Страница 8 из 12
Они изменили тактику, после того как потеряли две единицы бронетехники из пяти. Дорого обошлась им самоуверенность. Уже через десять километров от Белорецка, возле Азикеево, они были обстреляны неизвестными из легкого стрелкового оружия. Потом мост через малый Инзер взлетел на воздух, увлекая за собой Т-102. А БМП-5 сгорела перед Кулмасом. Два РПГшника, засевшие в придорожных развалинах, были сметены термитными гранатами со всех шести комплексов Волоховского БМПТ-3. Но потерять десять процентов личного состава и почти половину бронетехники, уже через сто пятьдесят километров от Убежища, было немыслимо. Они были готовы к чему угодно, но такое… Волохов был подавлен. Причем не столько тем, что потерял технику и людей, сколько тем, что он увидел за пределами Убежища. Нет, конечно, он не ожидал увидеть безоблачного синего неба над сверкающими белизной домиками, разбросанными тут и там, среди изумрудных полей. Нет, все как по учебнику — шквальный ветер гнал низкие свинцовые облака, роняющие кислотно-фонящий снегодождь на мутные потоки рек и ощетинившиеся обвяленными штырями берез рощи. Косяки бумажного мусора и какого-то обгоревшего тряпья кочевали не только на юг, а запеченные, прямо на грядках и ветках, плоды, так никогда и не будут сняты. Другой урожай собирала 'ядерная осень', пройдясь световым, ударным, тепловым и нейтронным гребешками своей дьявольской жнейки. Те, кого не коснулась эта страшная 'жатва', кого в первые дни не 'окучила' в подвалах ударная волна, не сожгла, как дачники сжигают сорную траву, световая, не 'скосили' нейтроны и гамма-лучи, продолжали 'молотить' друг друга своими 'молотилками' разного калибра, подсекать друг друга 'серпами' кинжалов, финок и кортиков, за кусок незараженного хлеба, за глоток чистой воды, за место под 'солнцем' аварийной лампочки бункера. Но и большинство из них, не задумываясь об этом, 'зрели', подобно дарам природы поздних сортов, чтобы потом, через недели или месяцы, все равно, корчась в судорогах лучевой болезни, упасть к ногам этой 'ядерной осени'.
Принявший на себя всю ту ненависть 'уцелевших' за месяц, минувший с ТОГО МОМЕНТА, Волохов никак не мог отмахнуться от стоявшего перед глазами видения — тощие, с бледной, покрытой язвами, кожей, в клочьях, бывших когда то летней одеждой, с воспаленными, красными глазами, люди копошатся в развалинах и как по команде, обернувшись на урчание их моторов, начинают швырять в колонну камнями, изрыгая неслышные бойцам проклятия. А одна женщина с растрепанными волосами, подняв высоко над головой мертвое тело годовалого ребенка, бросает его на броню Волоховского БМПТ.

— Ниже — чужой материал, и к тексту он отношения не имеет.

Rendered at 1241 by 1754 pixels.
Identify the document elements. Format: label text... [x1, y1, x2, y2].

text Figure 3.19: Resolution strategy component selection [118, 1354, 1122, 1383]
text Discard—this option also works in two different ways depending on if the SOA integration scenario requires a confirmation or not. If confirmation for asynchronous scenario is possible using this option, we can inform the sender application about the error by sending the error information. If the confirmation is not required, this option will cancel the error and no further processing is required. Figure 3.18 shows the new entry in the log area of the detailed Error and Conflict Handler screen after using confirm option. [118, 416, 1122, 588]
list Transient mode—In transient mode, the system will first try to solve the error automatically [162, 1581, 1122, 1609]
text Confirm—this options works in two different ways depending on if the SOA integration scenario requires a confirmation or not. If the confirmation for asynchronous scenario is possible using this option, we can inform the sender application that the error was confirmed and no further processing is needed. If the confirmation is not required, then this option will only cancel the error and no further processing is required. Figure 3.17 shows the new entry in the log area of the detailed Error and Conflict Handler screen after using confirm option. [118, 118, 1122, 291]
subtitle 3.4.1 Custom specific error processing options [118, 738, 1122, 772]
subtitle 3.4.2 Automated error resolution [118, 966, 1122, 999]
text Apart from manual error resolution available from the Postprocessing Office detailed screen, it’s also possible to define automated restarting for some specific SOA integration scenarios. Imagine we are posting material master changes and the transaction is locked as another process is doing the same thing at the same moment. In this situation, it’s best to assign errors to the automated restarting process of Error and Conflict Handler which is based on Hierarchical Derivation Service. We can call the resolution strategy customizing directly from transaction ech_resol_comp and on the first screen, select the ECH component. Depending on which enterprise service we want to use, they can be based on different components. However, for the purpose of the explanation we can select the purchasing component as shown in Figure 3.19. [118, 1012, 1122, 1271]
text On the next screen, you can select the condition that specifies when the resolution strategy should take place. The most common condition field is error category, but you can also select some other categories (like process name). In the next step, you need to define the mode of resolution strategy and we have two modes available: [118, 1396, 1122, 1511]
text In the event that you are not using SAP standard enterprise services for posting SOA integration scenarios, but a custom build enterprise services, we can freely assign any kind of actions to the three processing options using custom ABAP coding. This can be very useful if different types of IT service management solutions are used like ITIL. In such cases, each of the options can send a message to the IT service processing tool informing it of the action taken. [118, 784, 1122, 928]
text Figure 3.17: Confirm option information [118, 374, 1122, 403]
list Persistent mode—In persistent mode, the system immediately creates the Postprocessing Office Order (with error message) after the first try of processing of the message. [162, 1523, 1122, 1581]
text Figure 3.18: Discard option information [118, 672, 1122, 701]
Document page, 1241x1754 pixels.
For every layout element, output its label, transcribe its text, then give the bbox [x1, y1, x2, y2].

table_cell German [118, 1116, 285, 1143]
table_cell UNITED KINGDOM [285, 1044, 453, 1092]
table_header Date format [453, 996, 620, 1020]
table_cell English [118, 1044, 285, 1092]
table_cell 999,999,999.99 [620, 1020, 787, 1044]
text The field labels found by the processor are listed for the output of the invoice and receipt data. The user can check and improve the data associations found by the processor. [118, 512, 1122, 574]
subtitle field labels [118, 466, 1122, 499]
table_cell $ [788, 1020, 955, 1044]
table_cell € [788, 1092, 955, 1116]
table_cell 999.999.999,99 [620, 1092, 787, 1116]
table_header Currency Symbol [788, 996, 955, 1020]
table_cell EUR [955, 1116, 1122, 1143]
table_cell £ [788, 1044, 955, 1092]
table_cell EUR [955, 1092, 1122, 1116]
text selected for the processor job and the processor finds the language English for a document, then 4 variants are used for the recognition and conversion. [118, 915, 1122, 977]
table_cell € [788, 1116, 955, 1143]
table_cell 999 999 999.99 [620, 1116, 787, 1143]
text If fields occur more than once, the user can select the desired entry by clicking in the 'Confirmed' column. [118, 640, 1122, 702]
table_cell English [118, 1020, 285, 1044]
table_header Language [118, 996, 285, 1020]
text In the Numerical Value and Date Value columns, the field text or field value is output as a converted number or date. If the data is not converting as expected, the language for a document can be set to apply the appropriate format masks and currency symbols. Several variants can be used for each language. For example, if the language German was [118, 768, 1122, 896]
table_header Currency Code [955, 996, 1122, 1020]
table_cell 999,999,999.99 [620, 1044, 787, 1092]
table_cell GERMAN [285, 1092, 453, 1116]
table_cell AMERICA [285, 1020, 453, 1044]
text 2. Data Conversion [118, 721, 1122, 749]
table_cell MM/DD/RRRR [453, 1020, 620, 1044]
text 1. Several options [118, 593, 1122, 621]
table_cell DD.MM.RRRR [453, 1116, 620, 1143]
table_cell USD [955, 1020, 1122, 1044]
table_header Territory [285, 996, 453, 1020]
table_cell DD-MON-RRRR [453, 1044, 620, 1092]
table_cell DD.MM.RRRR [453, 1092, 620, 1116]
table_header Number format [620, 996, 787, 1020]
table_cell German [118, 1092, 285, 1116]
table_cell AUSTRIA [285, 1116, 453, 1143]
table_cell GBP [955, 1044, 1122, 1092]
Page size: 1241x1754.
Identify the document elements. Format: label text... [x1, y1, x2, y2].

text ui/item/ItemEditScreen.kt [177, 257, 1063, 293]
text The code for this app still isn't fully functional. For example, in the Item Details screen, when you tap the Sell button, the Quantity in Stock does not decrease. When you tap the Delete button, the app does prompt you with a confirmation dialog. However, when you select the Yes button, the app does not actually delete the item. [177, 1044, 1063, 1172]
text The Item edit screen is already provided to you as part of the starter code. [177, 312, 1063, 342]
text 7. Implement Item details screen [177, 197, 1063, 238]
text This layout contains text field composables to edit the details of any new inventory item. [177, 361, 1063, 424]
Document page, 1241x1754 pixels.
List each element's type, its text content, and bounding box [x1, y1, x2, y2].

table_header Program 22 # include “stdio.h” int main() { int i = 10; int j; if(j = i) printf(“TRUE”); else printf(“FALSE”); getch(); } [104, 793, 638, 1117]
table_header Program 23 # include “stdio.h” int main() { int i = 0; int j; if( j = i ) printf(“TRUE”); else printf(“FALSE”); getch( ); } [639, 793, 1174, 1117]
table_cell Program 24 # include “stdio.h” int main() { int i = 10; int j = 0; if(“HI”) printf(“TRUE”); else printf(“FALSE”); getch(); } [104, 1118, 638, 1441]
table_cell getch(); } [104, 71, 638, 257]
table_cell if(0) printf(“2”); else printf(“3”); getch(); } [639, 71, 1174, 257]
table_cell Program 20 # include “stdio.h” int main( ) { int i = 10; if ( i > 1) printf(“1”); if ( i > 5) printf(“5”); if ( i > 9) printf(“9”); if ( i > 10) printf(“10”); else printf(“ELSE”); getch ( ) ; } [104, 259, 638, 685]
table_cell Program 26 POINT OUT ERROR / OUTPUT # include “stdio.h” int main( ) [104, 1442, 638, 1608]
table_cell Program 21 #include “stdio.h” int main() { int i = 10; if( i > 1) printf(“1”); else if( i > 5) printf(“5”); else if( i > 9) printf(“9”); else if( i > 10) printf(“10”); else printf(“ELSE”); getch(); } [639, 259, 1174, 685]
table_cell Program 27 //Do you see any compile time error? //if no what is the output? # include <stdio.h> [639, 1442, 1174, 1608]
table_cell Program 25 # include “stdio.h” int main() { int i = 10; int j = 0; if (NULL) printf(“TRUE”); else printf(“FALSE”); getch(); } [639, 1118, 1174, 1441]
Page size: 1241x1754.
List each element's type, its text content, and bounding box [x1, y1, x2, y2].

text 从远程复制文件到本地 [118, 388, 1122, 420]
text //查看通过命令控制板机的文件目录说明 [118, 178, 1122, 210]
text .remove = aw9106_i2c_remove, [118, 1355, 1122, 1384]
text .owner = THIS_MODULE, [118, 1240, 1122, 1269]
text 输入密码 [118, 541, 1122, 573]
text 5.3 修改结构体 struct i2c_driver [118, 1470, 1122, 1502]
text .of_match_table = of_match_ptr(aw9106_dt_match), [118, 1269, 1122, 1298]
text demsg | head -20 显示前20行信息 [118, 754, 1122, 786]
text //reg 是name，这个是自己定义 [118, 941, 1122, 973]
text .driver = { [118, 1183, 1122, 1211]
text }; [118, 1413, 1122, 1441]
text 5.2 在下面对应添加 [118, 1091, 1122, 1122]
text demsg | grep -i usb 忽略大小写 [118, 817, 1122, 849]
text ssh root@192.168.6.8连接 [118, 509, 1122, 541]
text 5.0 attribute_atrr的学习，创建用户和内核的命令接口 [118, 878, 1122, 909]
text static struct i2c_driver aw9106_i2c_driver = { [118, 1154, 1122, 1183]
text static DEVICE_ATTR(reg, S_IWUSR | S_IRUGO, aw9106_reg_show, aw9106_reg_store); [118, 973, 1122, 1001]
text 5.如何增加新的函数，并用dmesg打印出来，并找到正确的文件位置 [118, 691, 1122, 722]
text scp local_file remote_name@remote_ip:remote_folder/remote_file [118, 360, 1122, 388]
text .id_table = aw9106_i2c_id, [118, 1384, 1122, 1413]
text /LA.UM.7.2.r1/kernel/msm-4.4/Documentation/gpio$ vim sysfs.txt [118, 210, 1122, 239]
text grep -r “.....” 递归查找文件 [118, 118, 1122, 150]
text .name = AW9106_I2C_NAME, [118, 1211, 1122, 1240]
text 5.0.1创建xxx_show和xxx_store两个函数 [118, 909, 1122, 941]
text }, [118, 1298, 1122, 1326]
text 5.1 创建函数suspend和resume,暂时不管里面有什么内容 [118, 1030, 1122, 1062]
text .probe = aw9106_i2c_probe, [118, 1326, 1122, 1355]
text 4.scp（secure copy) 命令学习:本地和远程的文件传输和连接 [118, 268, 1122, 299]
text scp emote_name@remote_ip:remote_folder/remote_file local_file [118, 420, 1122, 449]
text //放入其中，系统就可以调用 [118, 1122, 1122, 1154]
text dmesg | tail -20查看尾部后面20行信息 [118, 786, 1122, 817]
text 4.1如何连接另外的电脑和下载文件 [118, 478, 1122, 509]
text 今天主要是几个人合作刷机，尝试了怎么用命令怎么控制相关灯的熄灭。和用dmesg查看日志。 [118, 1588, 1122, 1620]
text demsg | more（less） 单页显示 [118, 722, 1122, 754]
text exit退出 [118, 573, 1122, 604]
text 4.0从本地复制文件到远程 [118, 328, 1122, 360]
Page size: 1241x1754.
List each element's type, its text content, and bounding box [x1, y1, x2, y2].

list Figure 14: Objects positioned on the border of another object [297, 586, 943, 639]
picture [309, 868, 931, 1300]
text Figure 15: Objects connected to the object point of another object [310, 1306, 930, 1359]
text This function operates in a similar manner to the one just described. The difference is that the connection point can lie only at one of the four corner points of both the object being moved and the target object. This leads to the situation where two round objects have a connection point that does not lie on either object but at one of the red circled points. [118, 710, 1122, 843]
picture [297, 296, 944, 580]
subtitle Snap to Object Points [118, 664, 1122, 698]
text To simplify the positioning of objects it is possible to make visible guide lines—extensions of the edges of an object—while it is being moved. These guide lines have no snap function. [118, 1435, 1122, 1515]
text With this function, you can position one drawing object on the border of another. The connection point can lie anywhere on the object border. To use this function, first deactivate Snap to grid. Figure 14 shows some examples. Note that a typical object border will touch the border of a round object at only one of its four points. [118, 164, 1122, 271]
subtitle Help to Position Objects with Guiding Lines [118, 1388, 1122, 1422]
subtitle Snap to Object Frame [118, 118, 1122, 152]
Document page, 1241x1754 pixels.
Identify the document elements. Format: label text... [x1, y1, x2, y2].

4.09.2026 г. Москва. Тоннель в районе станции метро 'Цветной бульвар'.
Первым желанием Скворцова, после того как его глаза привыкли к полумраку, было броситься бежать дальше, куда глаза глядят. Он так и сделал. Пробежав метров триста по темному тоннелю, как потом оказалось в сторону 'Менделеевской', академик наткнулся на стоящий, темной махиной, поезд. Задыхаясь, он прислонился к прохладному металлу вагона. Ему все равно. Он устал. Устал чувствовать себя зайцем, на которого охотятся уже третий день. У него уже было столько возможностей погибнуть… Сейчас или позже — какая разница. Нахлынувшая усталость приглушила и без того уже мизерное чувство опасности. Скворцов сполз на холодный бетон.
— Что нам делать? — детский голос из вагона вывел его из оцепенения.
— Наверное надо идти на станцию, — неуверенно ответили ему.
— Страшно!
— Здесь тоже страшно, — из проема открытых автоматических дверей высунулась девчачья голова.
— Гош, пойдем.
— Осторожно — здесь высоко, — Скворцов вытянул в сторону
девочки руку, пытаясь не дать той упасть.
— Кто Вы?
— Не бойтесь, я не кусаюсь. А вы здесь как одни оказались?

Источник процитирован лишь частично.